Viajando Con Mi Madre

But I still want to hablar español. So I called up my mom and invited her to travel to Mexico with me this January. To my surprise, she agreed to a week of vacationing with me! We first looked at Chiapas, Oaxaca's easternly neighbor, where language schools are cheaper than elsewhere in the country. The Zapatistas had supposedly settled down in recent years, but now they may be rustling again in sympathy to Oaxacans' protests.

My mom definitely didn't want to tango with any politically unsettled states, so I suggested San Miguel de Allende instead. With a large American expat community and lots of middle- and upper-class Mexican vacationers, it should be a pretty safe place. Added bonus for my mom: there should be more English-speakers there than in your average Mexican town.
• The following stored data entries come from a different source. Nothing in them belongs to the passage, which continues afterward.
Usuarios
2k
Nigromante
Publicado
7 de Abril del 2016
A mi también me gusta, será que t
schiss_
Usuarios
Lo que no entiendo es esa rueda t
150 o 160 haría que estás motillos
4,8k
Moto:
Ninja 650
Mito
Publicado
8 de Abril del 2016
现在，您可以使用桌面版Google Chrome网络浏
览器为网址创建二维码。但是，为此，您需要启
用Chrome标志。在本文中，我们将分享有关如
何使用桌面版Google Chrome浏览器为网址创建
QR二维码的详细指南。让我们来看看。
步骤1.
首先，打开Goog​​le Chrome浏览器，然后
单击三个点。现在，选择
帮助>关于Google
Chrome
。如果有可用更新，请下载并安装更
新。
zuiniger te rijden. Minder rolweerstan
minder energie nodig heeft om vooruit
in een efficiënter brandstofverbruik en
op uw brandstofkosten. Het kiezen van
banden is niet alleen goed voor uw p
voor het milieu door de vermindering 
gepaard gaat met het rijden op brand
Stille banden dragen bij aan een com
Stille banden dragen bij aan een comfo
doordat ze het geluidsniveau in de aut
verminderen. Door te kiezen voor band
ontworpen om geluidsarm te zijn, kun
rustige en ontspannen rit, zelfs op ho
I count this as a mild negative, but I'll manage. :)

The school we're looking at is Habla Hispana. Their classes are a little large at up to ten students, but they are considerably cheaper than the local competition (which has comparable class sizes, surprisingly). Homestays through the school run $18 a day for a shared room; three meals daily included.

We're researching how much extra an open-ended return ticket will cost. If it's not outrageous, I'm hoping to arrive in Mexico without a firm return date. I would really like to stay in San Miguel as long as I want (and can afford), or have the flexibility to wander to other areas. We'll see how this aspect of the trip works out.

Open Invitation

If any of y'all wants to meet up with me in Mexico, I'd love to see you! You know you want to... :)


Monday, November 6, 2006

No NaNoWriMo

What with trying to graduate this quarter -- which involves a 15-page paper on my Apple internship experience, a senior project and accompanying report, my two regular courses, and a part-time web dev job -- I just can't afford to do NaNoWriMo this year. There's always next year, though!

Good luck to Lisa and Olya, though. Don't forget to kill off a Chris in honor of Baty!